What made you decide to try this strange form, screenwriting, when you’ve probably never read a screenplay?
By Chris Keane
This question nets a wide variety of answers. “I needed one more class to graduate and
thought I’d take a look at screenwriting, but I’ve got two backups in case I
don’t like it.” I love the honesty.
“I’m
crazy about movies. That’s what I do when I’m not doing anything else. And I’m
hardly ever doing anything else.”
I’ve had students who have seen just about every movie ever made.
With this group of people, who must have spent 40% of their lives watching
movies, they are living, breathing human resources in class. They know plots,
characters, and truckloads of arcane information.
One thing about teaching screenwriting that you rarely get in a
novel or short story is full context, a almost complete frame of reference. You
mention a movie title in class and everybody has seen it or knows something
about it. Everybody can give you plot details or dish dirt on cast members. The
frame of reference is immediate and massive.
For people to attempt writing a novel is like facing a mountain
they do not want to climb. Short stories are satisfying but can you make living
writing short stories? Or poetry?
Everybody should read poetry, wherein lives the soul of our language.
Screenwriting is the new manna from heaven. One hundred and seven
pages. Do-able. If you write three pages a day for 40 days you have a first
draft.
This is attractive to people that have wanted to tell a story but
couldn’t find the medium with which to tell it. Screenwriting is all about
character and action. Character is
action. In movies, what one does is what one is. In writing movies you can’t
see thought but you can see the manifestation of thought through action.
For instance, in A Beautiful
Mind, instead of trying to gauge John Nash’s imaginary world through voice
over and having others explain his problem, we understand, in one shocking
scene, that an entire part of his life that we think is real (as he did) is
not.
In this way, screenplays differ from the novel, short story, and
poetry: if you can’t see it, it doesn’t belong on the page. Action replaces
thought, dialogue replaces thought. Screenwriting takes place first and
foremost in a visible and visual world.
Watching a movie is a passive experience. Reading, on the other
hand, is active. The reader controls the environment, can pick up and put down
the book at will. In a theater, there is not this option. What does this say
about the different audiences? Books take time to read. Watching a movie takes
one hundred minutes.
For me, books are lifeblood. They belong to you. In a book, you set the pace. Why would you want to
write for the movies? After you finish your masterpiece and hand it in, all they
want to do is change it.
Let’s say your script garners interest from agents and managers
and producers, stars and directors, and looks as if it’s got a shot at the big
screen. The first thing they do is fire you and hand your baby to fifty foster
parents, all of whom are convinced they have striking ideas on how to improve
it.
Then, let’s say it’s
produced. It comes out in a totally different medium. You write it on paper and
it appears on celluloid or it’s digitized.

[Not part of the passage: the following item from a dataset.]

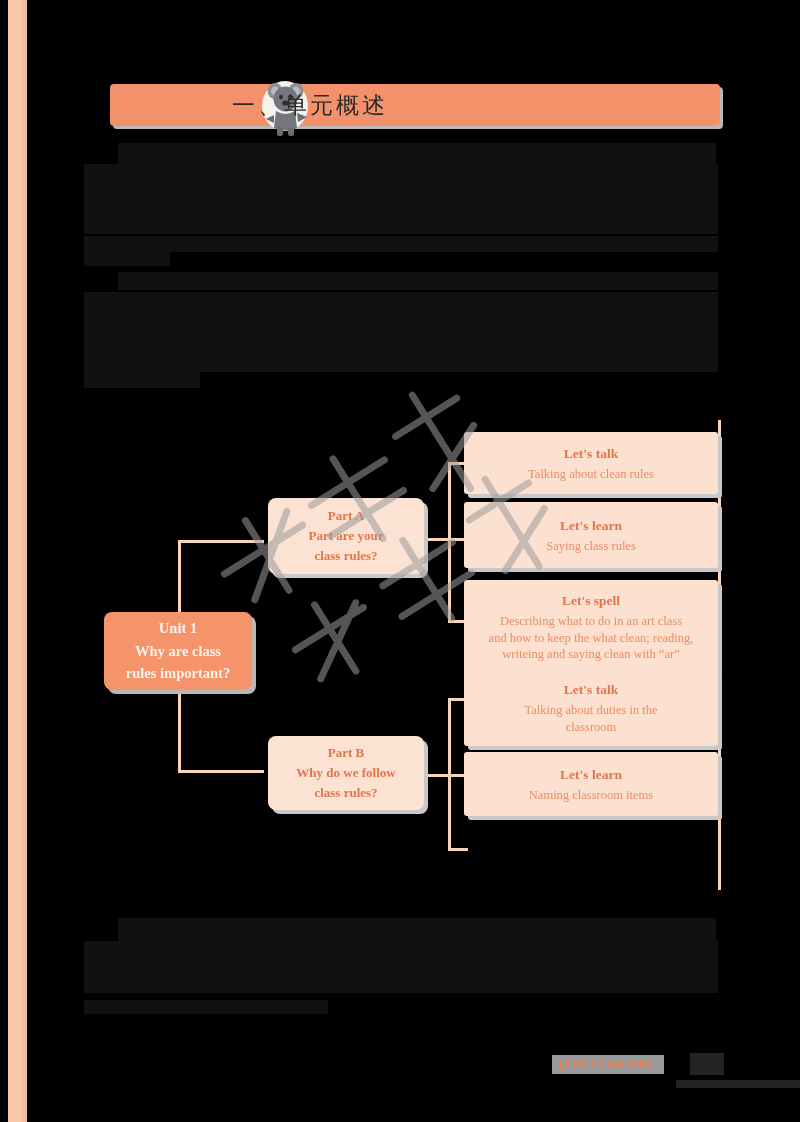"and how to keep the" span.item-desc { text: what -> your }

The story has changed shape, and look what they did to your characters!
And what about that great dark ending you put on it, which is now light and
airy and everybody gets what they want? You want to kill yourself. Is this the
writing life you want?
They say that in the New York publishing world the writer is king.
In Hollywood, he’s jester.
And then, the final insult: It might not even have your name on it
because the first thing they did when they fired you was to hire another
writer, then another, then four others, none of whom you’ve ever met. The
actors and producers and directors added their changes to it, without
consulting you. The Writers Guild’s arbitration board gathered all drafts and
awarded credit to another writer, someone you have never met nor perhaps even
heard of.
But, hey, you have a picture on, sort of, and people are willing
to meet you, to hear your new ideas, and pitches. All so that you can go
through that awful process again. Come on!
What are you, a masochist?
Why would you want to work in a medium whose writers Louis B.
Mayer once called “Schmucks with Underwoods” (a derogatory smear against
ancient typewriters), a perception that has changed little in the last fifty
years?
Ah, because you want to write. You need to write. And you love
movies. And this is your manna from
heaven. You’re determined, huh? You have a story burning in you, fifty stories
burning in you, and you need to let them out of their cages. Writing movies is
the only way you can do it. This is the only way you think you’ll be able to do it.
Okay, if that’s what you want, give it a shot. You already connect
with movies in ways you have never connected with books or short stories or
poetry. Digitized or celluloid veins snake through your body. Your blood runs in
frames per second. Your eyes are projectors.
It’s your manna, your heaven.
A reminder: the writer always gets paid. If your picture is made
you get to visit offices of agents and production companies that might have
been denied to you. You get to work and hobnob with talented, gainfully
employed movie people. You get to pitch treatments, scripts and ideas that
prior to this nobody wanted to listen to.
DRILL: There is
something you love about movies and something else that makes you want to write
them. If you’re going to write, what is it about movies (as opposed to books or
short stories, etc.) that give you this urge to scribble in this form? It may seem
obvious to you, but a reality check is always a good idea. Write down 5-10
reasons why this form is the most attractive to you. What can you say or do in
the script that you can’t get across in any other form?